Jamais eu d’appétence pour Brigitte Fontaine. Beaucoup de mal avec ces personnages hauts en couleur, toujours l’impression que c’est du chiqué. Et puis, j’étais complètement rebuté par les prétentions poético-altermondialistes du titre enregistré avec Noir Désir. Ca me gave ce genre de trucs, j’préfère presque écouter Sacré Charlemagne.
Alors, avant d’attaquer les disques bizarres des années 70 en duo avec Areski dont la réputation a été forgée par des gens comme Sonic Youth (là, normalement on doit dire amen), j’ai commencé par le 1er (en fait elle le considère comme son vrai premier mais il semble bien qu’elle ait enregistré des trucs auparavant).
Ce disque a la réputation d’être pop, arrangé par Vanier, l’homme qui ferait du si bon boulot derrière L’histoire de Melody Nelson, là, je dis amen.

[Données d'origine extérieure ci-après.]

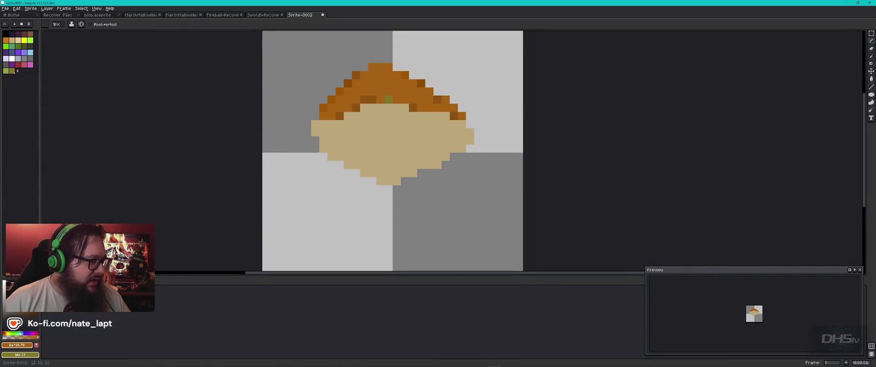
Step: Draw two black L-shaped eyes on the face below the hat
{"action": "left_click", "coordinate": [5, 33]}
{"action": "left_click", "coordinate": [364, 132]}
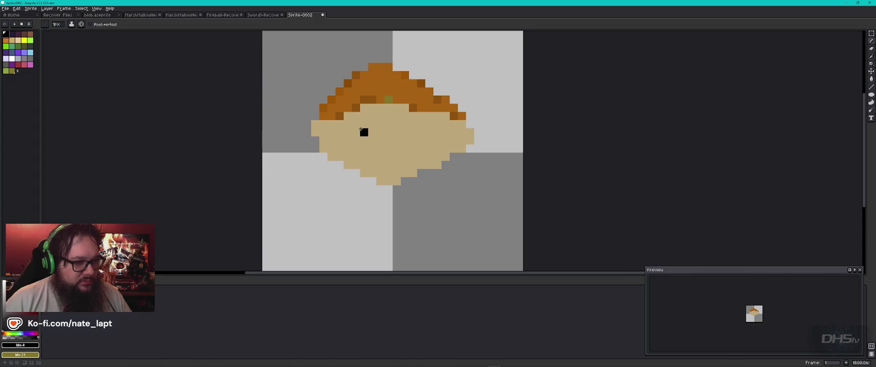
{"action": "key", "text": "ctrl+z"}
{"action": "left_click", "coordinate": [356, 124]}
{"action": "left_click", "coordinate": [356, 116]}
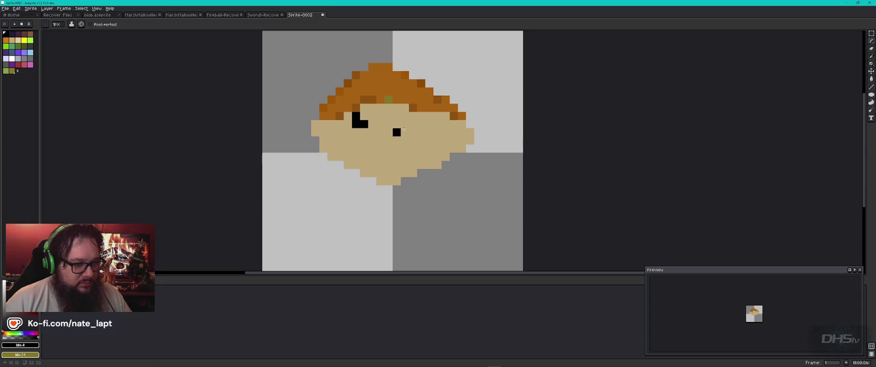
{"action": "left_click", "coordinate": [419, 126]}
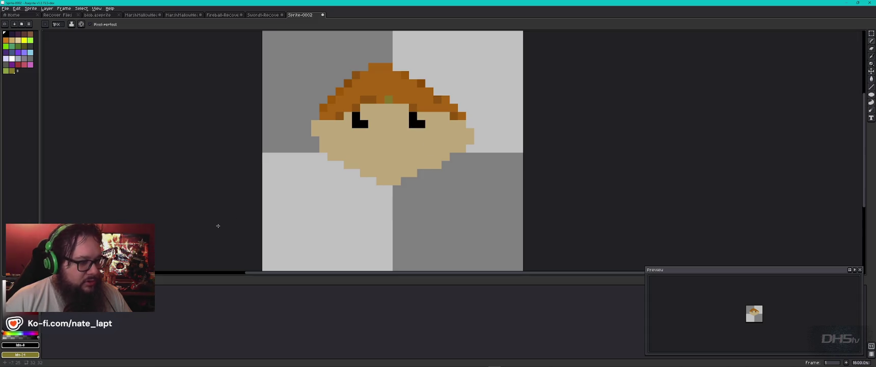
{"action": "scroll", "coordinate": [453, 132], "scroll_direction": "down", "scroll_amount": 3}
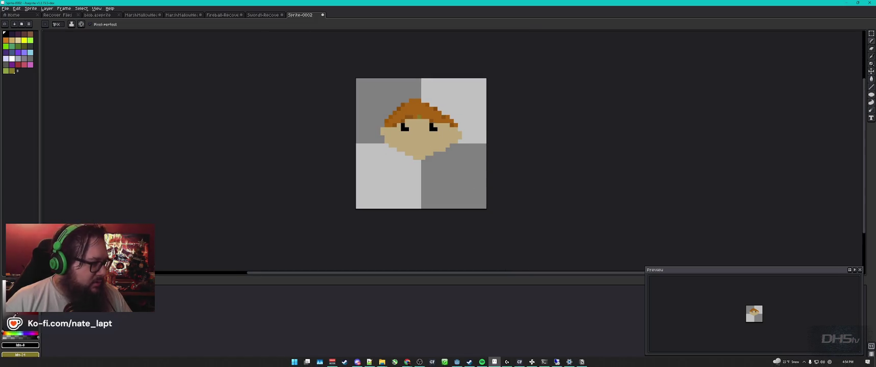
Step: Add a near-white highlight pixel to the left eye
{"action": "left_click", "coordinate": [13, 60]}
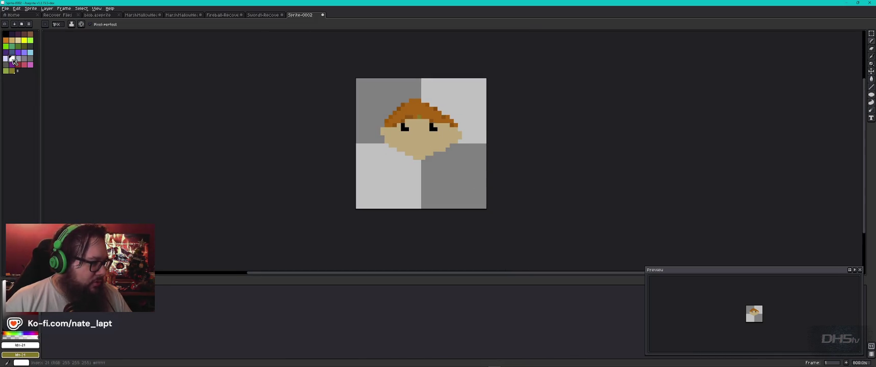
{"action": "left_click", "coordinate": [4, 337]}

Et, il y a de cela quelques années, j’avais entendu un des morceaux et, oui, c’était pop et classe, assez gainsbourien en fait. Gainsbourg qu’elle admire mais qu’elle analyse assez justement :
« Gainsbourg est un dandy qui fait, sans se livrer, des bulles au goût du jour. Il se veut spectateur cynique des mythes de l’époque, les minets, les boudins, les gadgets, l’argent. Mais il n’est pas vraiment contre. Moi si. »

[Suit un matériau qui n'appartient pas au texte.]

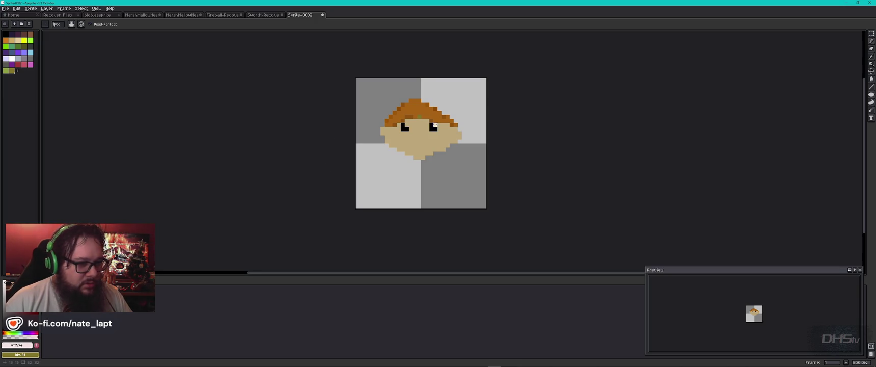
{"action": "left_click", "coordinate": [406, 125]}
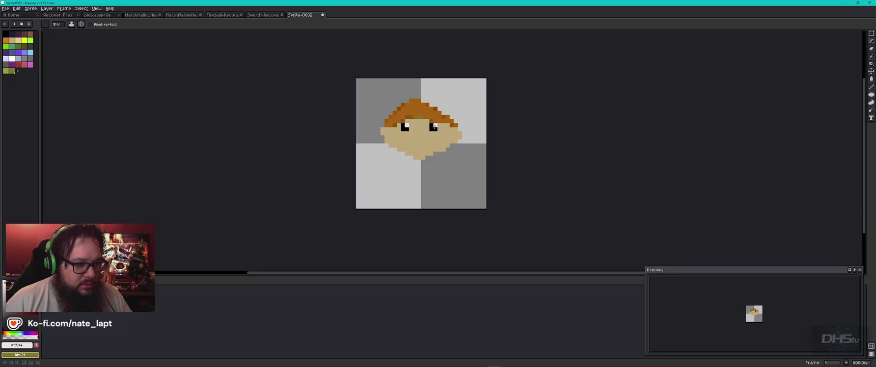
{"action": "key", "text": "alt+Tab"}
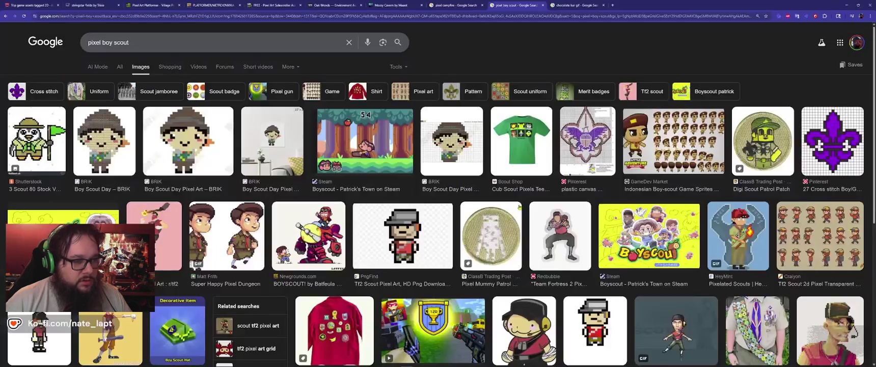
{"action": "key", "text": "alt+Tab"}
{"action": "key", "text": "alt+Tab"}
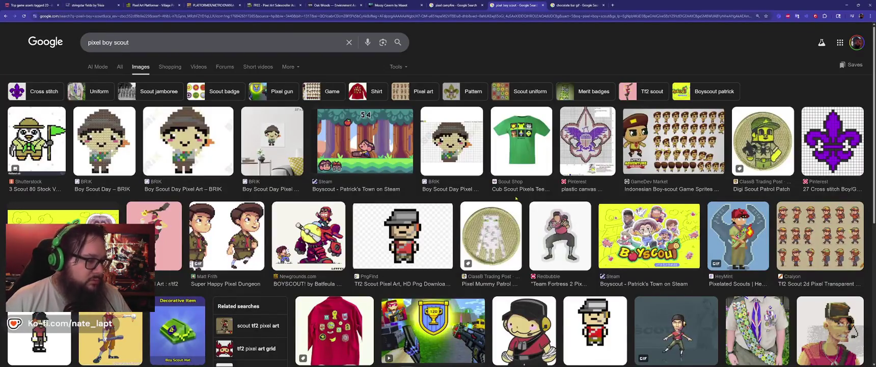
{"action": "key", "text": "alt+Tab"}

Alors, j’hésite entre, Il pleut, Une fois mais pas deux, Cet enfant que je t’avais fait (un duo avec Higelin sans aucun des tics qui m’agacent chez ce mec, une magnifique perle acoustique avec un dialogue de sourds au sujet d’un enfant, probablement avorté…).
Je vais choisir cet hommage à un acteur français, pendu dans sa cellule alors qu’il était incarcéré pour un délit mineur, merci Wikipédia.
Ce côté pop baroque sixties, avec ce petit grain de folie doucement triste dans les paroles. J’aime.